The compliance profession should give itself a big pat on the back, They have elevated themselves to a firm position in the governance landscape. The US Sentencing Guidelines, the Department of Justice, the SEC, the FCPA Guidance, HHS Guidance, Federal Acquisition Regulations, and many other federal and state government agencies all cite the importance of ethics and compliance programs.
There is one significant omission. Aside from a brief reference to “tone-at-the-top,” there is very little guidance on the role of a critical player – the corporate board of directors. This glaring omission has to be addressed.
There are basically four ways this will occur.
First, the courts may reexamine general legal standards, referred through shorthand as the Caremark standard to define the standard of care for corporate boards. The Wal-Mart shareholder suit against the Wal-Mart board may ultimately shake up the Caremark world and courts may define additional monitoring and oversight responsibilities for corporate boards.

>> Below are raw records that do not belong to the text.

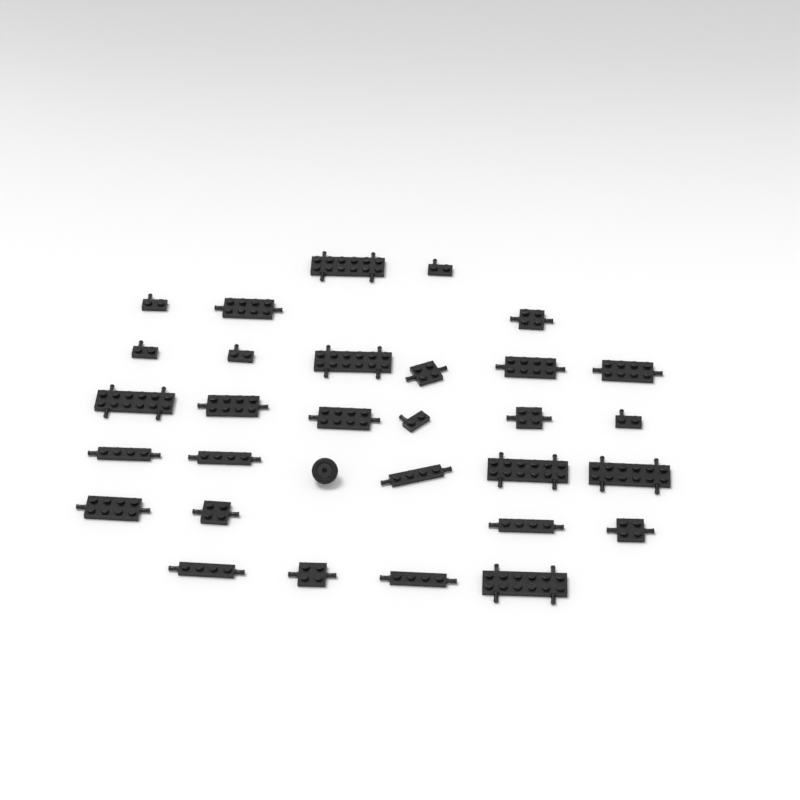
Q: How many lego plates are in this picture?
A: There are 30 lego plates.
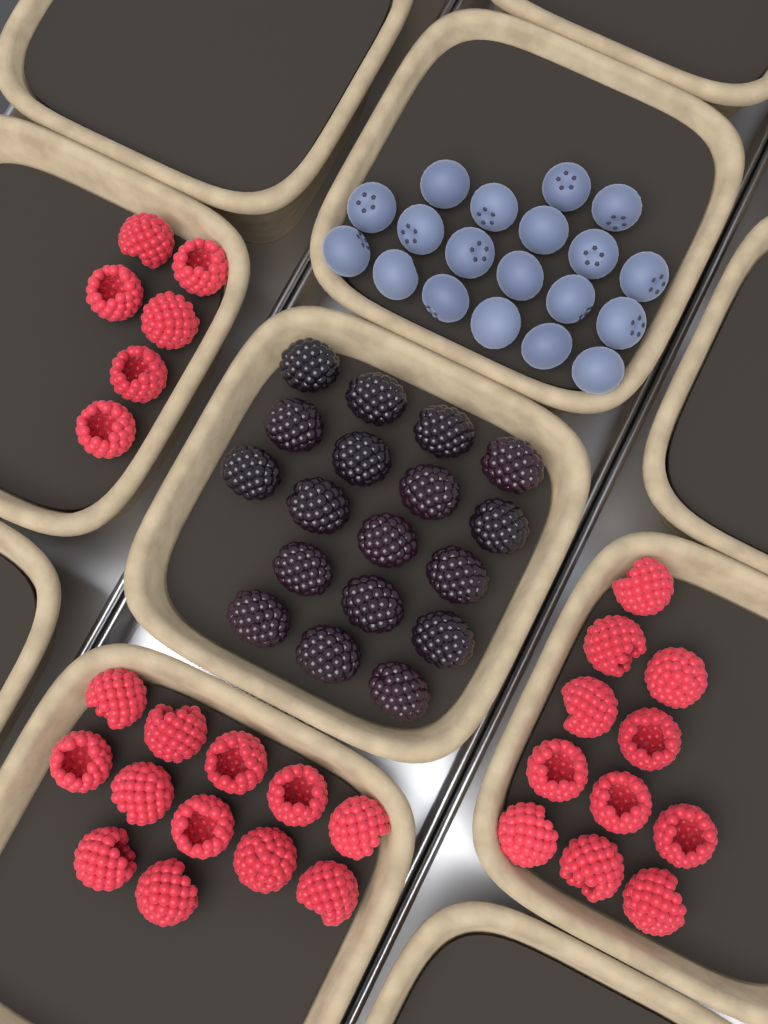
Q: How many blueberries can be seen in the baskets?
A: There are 19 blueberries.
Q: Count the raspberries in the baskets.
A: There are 29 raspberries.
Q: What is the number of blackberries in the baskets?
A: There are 18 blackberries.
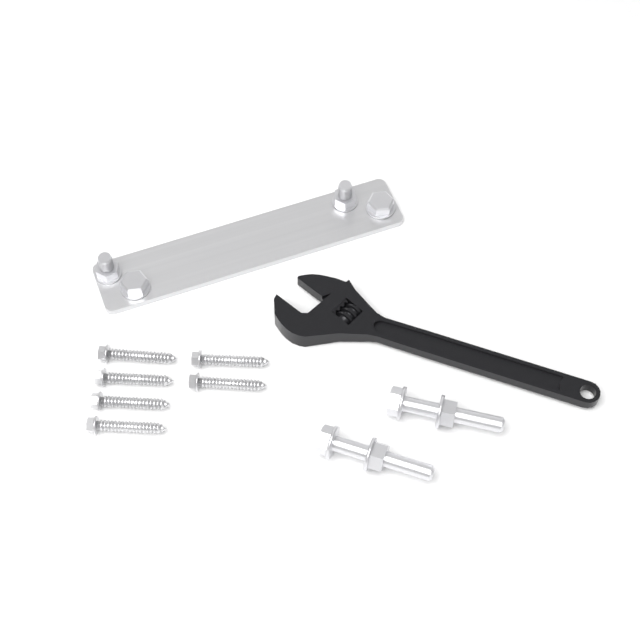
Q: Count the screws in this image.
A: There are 6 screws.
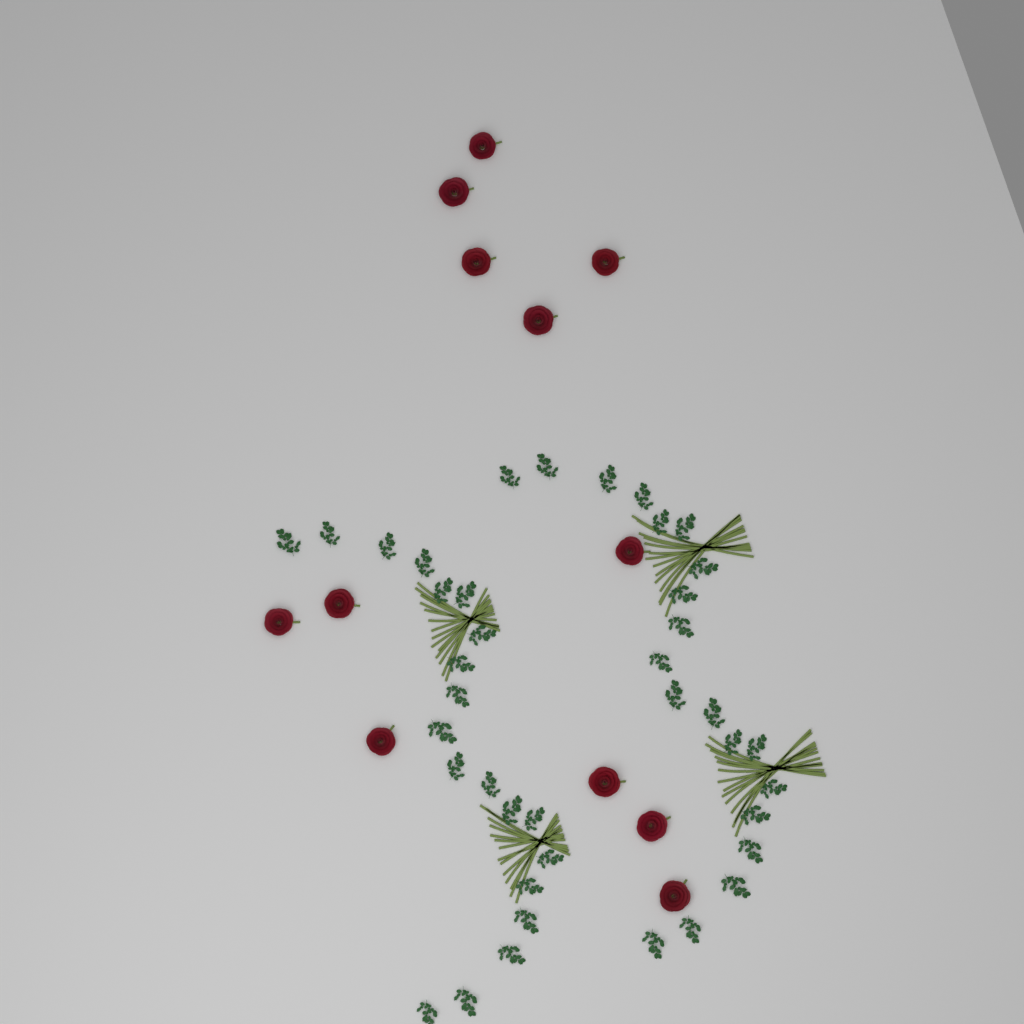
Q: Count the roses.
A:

Second, federal prosecutors, regulatory agencies and other executive policymakers may step in to prosecute a corporation for the deficient performance of a corporate board, or individual members. In doing so, the Department of Justice may seek board reforms as part of a deferred prosecution agreement.
Third, corporate governance professional associations, regulatory agencies such as the SEC, and academic researchers may push for new governance models and best practices to elevate the performance of corporate boards.
This is nothing new. There are many sources for best practices. Corporate boards have been inundated with new and reasonable expectations as to their performance. That trend is bound to continue and may lead to additional efforts to define and improve corporate board performance.
Fourth and finally, Congress may step in yet again, in response to a financial crisis of some sort – akin to the Sarbanes-Oxley and Dodd-Frank measures. In this scenario, Congress could mandate various ethics and compliance program requirements, along with improvements to corporate board performance. It is how Congress handles the financial crisis of the day.
At the heart of the problem is deficient board performance. In every FCPA case, the question to ask yourselves is simple – What was the corporate board doing? In the case of BizJet in 2012, the corporate board not only knew about the entire bribery scheme, it failed to say or do anything when it was informed prior to the scheme being executed. I know BizJet is an unusual case but it begs the following questions for all boards:
What actions has the board taken to ensure that the company has an effective ethics and compliance program?
This is a broad question but there are many follow up questions that need to be answered.
- What are the risks that the board focuses on when overseeing the company’s ethics and compliance program?
- Can each board member cite the top 5 risks the company faces, the markets in which these risks are present, and how the ethics and compliance program mitigates those risks?
- How much information does the board receive about the company’s ethics and compliance program?
- What type of information does the board receive from senior management about the compliance program?
- How engaged is the board on the issue of ethics and compliance?
- What kind of relationship does the board have with the chief compliance officer?
- Does the full board meet with the CCO at least annually to review the ethics and compliance program?
- How often does the Audit/Compliance Committee meet with the CCO? How robust is the reporting relationship?
- What areas of the ethics and compliance program need to be improved? What is the timetable for improving the program?
- Does the board receive ethics and compliance training? When was the last time the board was trained?
All of these questions are meant to scratch the surface on board performance and oversight of the ethics and compliance program. There are many other issues that need to be examined when evaluating a board’s response to ethics and compliance issues. Until these issues are defined and standards for performance are raised, we will continue to ask the same question when a company gets into trouble – “Where was the board and why didn’t it act?”